*WHAT YOU HAVE TO DO*. Write out every line of the data below, from the line containing "scientific name: Celmisia sericophylla" down to the line containing "scientific name: Lithobates catesbeianus", including both of those lines.

Stored records:
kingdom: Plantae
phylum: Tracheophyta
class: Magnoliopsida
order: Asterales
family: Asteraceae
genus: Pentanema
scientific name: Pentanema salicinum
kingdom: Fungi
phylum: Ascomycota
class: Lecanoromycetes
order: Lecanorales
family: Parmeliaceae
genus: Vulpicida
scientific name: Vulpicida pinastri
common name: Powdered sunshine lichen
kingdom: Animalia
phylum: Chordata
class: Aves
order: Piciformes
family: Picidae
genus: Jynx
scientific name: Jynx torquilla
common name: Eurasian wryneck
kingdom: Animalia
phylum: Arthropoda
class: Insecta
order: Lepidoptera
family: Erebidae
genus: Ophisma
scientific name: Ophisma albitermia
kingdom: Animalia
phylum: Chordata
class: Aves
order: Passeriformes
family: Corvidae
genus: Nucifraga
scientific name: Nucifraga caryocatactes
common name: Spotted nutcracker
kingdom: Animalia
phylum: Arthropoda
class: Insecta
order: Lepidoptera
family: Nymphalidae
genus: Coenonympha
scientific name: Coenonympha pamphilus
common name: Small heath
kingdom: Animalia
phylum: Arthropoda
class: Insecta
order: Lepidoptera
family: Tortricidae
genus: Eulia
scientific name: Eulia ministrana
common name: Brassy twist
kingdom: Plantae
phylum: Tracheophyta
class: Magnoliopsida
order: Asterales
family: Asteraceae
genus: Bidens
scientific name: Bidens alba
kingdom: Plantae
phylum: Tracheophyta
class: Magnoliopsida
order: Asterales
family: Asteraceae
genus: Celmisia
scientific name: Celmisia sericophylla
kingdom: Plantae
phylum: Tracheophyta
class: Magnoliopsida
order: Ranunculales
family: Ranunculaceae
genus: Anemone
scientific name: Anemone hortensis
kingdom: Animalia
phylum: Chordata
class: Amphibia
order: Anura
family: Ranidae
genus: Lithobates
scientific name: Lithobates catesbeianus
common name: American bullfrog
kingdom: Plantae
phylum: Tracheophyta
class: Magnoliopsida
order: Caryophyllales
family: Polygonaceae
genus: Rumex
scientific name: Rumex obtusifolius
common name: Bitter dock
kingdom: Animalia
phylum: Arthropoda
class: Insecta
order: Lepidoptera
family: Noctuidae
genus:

*RESPONSE*.
scientific name: Celmisia sericophylla
kingdom: Plantae
phylum: Tracheophyta
class: Magnoliopsida
order: Ranunculales
family: Ranunculaceae
genus: Anemone
scientific name: Anemone hortensis
kingdom: Animalia
phylum: Chordata
class: Amphibia
order: Anura
family: Ranidae
genus: Lithobates
scientific name: Lithobates catesbeianus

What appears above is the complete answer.